Task instructions: Render every line of the material below as a numbered list, omitting any blank lines.

Exercise data:
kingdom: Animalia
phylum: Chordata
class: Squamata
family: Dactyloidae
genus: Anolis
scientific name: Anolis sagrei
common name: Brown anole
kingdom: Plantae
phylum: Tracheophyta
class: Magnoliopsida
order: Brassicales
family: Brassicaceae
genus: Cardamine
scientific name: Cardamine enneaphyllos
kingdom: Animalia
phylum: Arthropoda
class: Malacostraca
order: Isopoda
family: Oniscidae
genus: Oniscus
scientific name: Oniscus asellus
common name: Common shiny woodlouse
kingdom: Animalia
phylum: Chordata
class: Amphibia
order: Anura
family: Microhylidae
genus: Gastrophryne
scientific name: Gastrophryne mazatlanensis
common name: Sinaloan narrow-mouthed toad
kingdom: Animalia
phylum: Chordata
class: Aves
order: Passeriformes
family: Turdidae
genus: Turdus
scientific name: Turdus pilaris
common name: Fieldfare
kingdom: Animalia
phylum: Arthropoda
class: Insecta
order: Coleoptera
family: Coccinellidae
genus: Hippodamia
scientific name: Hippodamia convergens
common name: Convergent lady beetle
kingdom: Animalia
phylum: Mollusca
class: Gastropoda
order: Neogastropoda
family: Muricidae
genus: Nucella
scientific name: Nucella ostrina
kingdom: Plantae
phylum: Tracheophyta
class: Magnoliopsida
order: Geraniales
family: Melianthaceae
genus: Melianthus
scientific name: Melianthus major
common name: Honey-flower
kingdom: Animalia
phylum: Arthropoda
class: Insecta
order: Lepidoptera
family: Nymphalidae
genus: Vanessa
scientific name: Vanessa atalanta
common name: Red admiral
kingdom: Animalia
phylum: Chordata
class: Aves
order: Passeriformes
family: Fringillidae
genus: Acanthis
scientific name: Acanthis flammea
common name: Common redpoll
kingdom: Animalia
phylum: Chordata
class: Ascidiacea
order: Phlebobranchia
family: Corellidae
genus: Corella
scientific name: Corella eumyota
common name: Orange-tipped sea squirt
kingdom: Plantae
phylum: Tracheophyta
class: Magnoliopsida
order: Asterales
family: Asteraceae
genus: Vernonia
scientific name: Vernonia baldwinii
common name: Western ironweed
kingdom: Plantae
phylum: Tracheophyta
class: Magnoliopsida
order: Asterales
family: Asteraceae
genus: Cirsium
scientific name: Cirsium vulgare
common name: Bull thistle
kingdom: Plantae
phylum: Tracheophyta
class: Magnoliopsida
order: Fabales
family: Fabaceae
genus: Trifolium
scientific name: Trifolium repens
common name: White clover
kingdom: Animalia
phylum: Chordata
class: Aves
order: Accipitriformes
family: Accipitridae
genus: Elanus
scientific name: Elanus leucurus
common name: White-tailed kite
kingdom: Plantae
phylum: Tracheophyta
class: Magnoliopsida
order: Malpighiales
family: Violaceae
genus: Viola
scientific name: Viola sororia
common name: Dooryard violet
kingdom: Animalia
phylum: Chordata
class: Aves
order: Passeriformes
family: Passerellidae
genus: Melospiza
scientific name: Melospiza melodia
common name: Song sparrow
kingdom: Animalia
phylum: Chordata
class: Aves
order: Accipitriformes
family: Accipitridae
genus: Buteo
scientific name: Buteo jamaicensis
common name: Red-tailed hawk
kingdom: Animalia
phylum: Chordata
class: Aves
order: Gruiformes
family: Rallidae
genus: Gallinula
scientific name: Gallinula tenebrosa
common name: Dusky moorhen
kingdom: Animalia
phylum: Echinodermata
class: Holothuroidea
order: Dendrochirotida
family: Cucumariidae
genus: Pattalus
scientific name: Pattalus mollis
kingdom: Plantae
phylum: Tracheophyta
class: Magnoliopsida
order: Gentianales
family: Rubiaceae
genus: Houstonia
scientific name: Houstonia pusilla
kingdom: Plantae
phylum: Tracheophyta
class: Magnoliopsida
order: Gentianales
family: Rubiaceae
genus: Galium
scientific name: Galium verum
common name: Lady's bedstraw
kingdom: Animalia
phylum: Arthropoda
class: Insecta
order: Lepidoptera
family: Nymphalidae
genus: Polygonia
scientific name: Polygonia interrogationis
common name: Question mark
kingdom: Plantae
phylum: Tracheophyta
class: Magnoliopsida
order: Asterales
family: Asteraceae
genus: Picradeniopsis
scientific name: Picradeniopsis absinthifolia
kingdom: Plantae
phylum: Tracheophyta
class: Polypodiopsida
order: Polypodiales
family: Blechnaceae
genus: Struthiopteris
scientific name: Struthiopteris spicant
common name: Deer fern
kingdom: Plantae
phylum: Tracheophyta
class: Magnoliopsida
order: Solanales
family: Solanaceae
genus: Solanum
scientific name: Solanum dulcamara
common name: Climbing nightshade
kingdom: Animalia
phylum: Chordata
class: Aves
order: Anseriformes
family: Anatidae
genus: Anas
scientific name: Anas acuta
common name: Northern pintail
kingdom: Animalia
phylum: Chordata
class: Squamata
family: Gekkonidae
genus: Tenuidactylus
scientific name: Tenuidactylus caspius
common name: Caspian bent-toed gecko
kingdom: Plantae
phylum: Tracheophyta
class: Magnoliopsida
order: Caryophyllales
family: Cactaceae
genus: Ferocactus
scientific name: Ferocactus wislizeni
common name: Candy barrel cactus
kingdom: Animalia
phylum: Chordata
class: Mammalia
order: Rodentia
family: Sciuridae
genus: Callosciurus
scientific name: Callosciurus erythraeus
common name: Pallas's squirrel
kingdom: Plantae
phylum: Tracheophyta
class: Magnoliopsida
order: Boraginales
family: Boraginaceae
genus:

Exercise solution:
1. kingdom: Animalia
2. phylum: Chordata
3. class: Squamata
4. family: Dactyloidae
5. genus: Anolis
6. scientific name: Anolis sagrei
7. common name: Brown anole
8. kingdom: Plantae
9. phylum: Tracheophyta
10. class: Magnoliopsida
11. order: Brassicales
12. family: Brassicaceae
13. genus: Cardamine
14. scientific name: Cardamine enneaphyllos
15. kingdom: Animalia
16. phylum: Arthropoda
17. class: Malacostraca
18. order: Isopoda
19. family: Oniscidae
20. genus: Oniscus
21. scientific name: Oniscus asellus
22. common name: Common shiny woodlouse
23. kingdom: Animalia
24. phylum: Chordata
25. class: Amphibia
26. order: Anura
27. family: Microhylidae
28. genus: Gastrophryne
29. scientific name: Gastrophryne mazatlanensis
30. common name: Sinaloan narrow-mouthed toad
31. kingdom: Animalia
32. phylum: Chordata
33. class: Aves
34. order: Passeriformes
35. family: Turdidae
36. genus: Turdus
37. scientific name: Turdus pilaris
38. common name: Fieldfare
39. kingdom: Animalia
40. phylum: Arthropoda
41. class: Insecta
42. order: Coleoptera
43. family: Coccinellidae
44. genus: Hippodamia
45. scientific name: Hippodamia convergens
46. common name: Convergent lady beetle
47. kingdom: Animalia
48. phylum: Mollusca
49. class: Gastropoda
50. order: Neogastropoda
51. family: Muricidae
52. genus: Nucella
53. scientific name: Nucella ostrina
54. kingdom: Plantae
55. phylum: Tracheophyta
56. class: Magnoliopsida
57. order: Geraniales
58. family: Melianthaceae
59. genus: Melianthus
60. scientific name: Melianthus major
61. common name: Honey-flower
62. kingdom: Animalia
63. phylum: Arthropoda
64. class: Insecta
65. order: Lepidoptera
66. family: Nymphalidae
67. genus: Vanessa
68. scientific name: Vanessa atalanta
69. common name: Red admiral
70. kingdom: Animalia
71. phylum: Chordata
72. class: Aves
73. order: Passeriformes
74. family: Fringillidae
75. genus: Acanthis
76. scientific name: Acanthis flammea
77. common name: Common redpoll
78. kingdom: Animalia
79. phylum: Chordata
80. class: Ascidiacea
81. order: Phlebobranchia
82. family: Corellidae
83. genus: Corella
84. scientific name: Corella eumyota
85. common name: Orange-tipped sea squirt
86. kingdom: Plantae
87. phylum: Tracheophyta
88. class: Magnoliopsida
89. order: Asterales
90. family: Asteraceae
91. genus: Vernonia
92. scientific name: Vernonia baldwinii
93. common name: Western ironweed
94. kingdom: Plantae
95. phylum: Tracheophyta
96. class: Magnoliopsida
97. order: Asterales
98. family: Asteraceae
99. genus: Cirsium
100. scientific name: Cirsium vulgare
101. common name: Bull thistle
102. kingdom: Plantae
103. phylum: Tracheophyta
104. class: Magnoliopsida
105. order: Fabales
106. family: Fabaceae
107. genus: Trifolium
108. scientific name: Trifolium repens
109. common name: White clover
110. kingdom: Animalia
111. phylum: Chordata
112. class: Aves
113. order: Accipitriformes
114. family: Accipitridae
115. genus: Elanus
116. scientific name: Elanus leucurus
117. common name: White-tailed kite
118. kingdom: Plantae
119. phylum: Tracheophyta
120. class: Magnoliopsida
121. order: Malpighiales
122. family: Violaceae
123. genus: Viola
124. scientific name: Viola sororia
125. common name: Dooryard violet
126. kingdom: Animalia
127. phylum: Chordata
128. class: Aves
129. order: Passeriformes
130. family: Passerellidae
131. genus: Melospiza
132. scientific name: Melospiza melodia
133. common name: Song sparrow
134. kingdom: Animalia
135. phylum: Chordata
136. class: Aves
137. order: Accipitriformes
138. family: Accipitridae
139. genus: Buteo
140. scientific name: Buteo jamaicensis
141. common name: Red-tailed hawk
142. kingdom: Animalia
143. phylum: Chordata
144. class: Aves
145. order: Gruiformes
146. family: Rallidae
147. genus: Gallinula
148. scientific name: Gallinula tenebrosa
149. common name: Dusky moorhen
150. kingdom: Animalia
151. phylum: Echinodermata
152. class: Holothuroidea
153. order: Dendrochirotida
154. family: Cucumariidae
155. genus: Pattalus
156. scientific name: Pattalus mollis
157. kingdom: Plantae
158. phylum: Tracheophyta
159. class: Magnoliopsida
160. order: Gentianales
161. family: Rubiaceae
162. genus: Houstonia
163. scientific name: Houstonia pusilla
164. kingdom: Plantae
165. phylum: Tracheophyta
166. class: Magnoliopsida
167. order: Gentianales
168. family: Rubiaceae
169. genus: Galium
170. scientific name: Galium verum
171. common name: Lady's bedstraw
172. kingdom: Animalia
173. phylum: Arthropoda
174. class: Insecta
175. order: Lepidoptera
176. family: Nymphalidae
177. genus: Polygonia
178. scientific name: Polygonia interrogationis
179. common name: Question mark
180. kingdom: Plantae
181. phylum: Tracheophyta
182. class: Magnoliopsida
183. order: Asterales
184. family: Asteraceae
185. genus: Picradeniopsis
186. scientific name: Picradeniopsis absinthifolia
187. kingdom: Plantae
188. phylum: Tracheophyta
189. class: Polypodiopsida
190. order: Polypodiales
191. family: Blechnaceae
192. genus: Struthiopteris
193. scientific name: Struthiopteris spicant
194. common name: Deer fern
195. kingdom: Plantae
196. phylum: Tracheophyta
197. class: Magnoliopsida
198. order: Solanales
199. family: Solanaceae
200. genus: Solanum
201. scientific name: Solanum dulcamara
202. common name: Climbing nightshade
203. kingdom: Animalia
204. phylum: Chordata
205. class: Aves
206. order: Anseriformes
207. family: Anatidae
208. genus: Anas
209. scientific name: Anas acuta
210. common name: Northern pintail
211. kingdom: Animalia
212. phylum: Chordata
213. class: Squamata
214. family: Gekkonidae
215. genus: Tenuidactylus
216. scientific name: Tenuidactylus caspius
217. common name: Caspian bent-toed gecko
218. kingdom: Plantae
219. phylum: Tracheophyta
220. class: Magnoliopsida
221. order: Caryophyllales
222. family: Cactaceae
223. genus: Ferocactus
224. scientific name: Ferocactus wislizeni
225. common name: Candy barrel cactus
226. kingdom: Animalia
227. phylum: Chordata
228. class: Mammalia
229. order: Rodentia
230. family: Sciuridae
231. genus: Callosciurus
232. scientific name: Callosciurus erythraeus
233. common name: Pallas's squirrel
234. kingdom: Plantae
235. phylum: Tracheophyta
236. class: Magnoliopsida
237. order: Boraginales
238. family: Boraginaceae
239. genus:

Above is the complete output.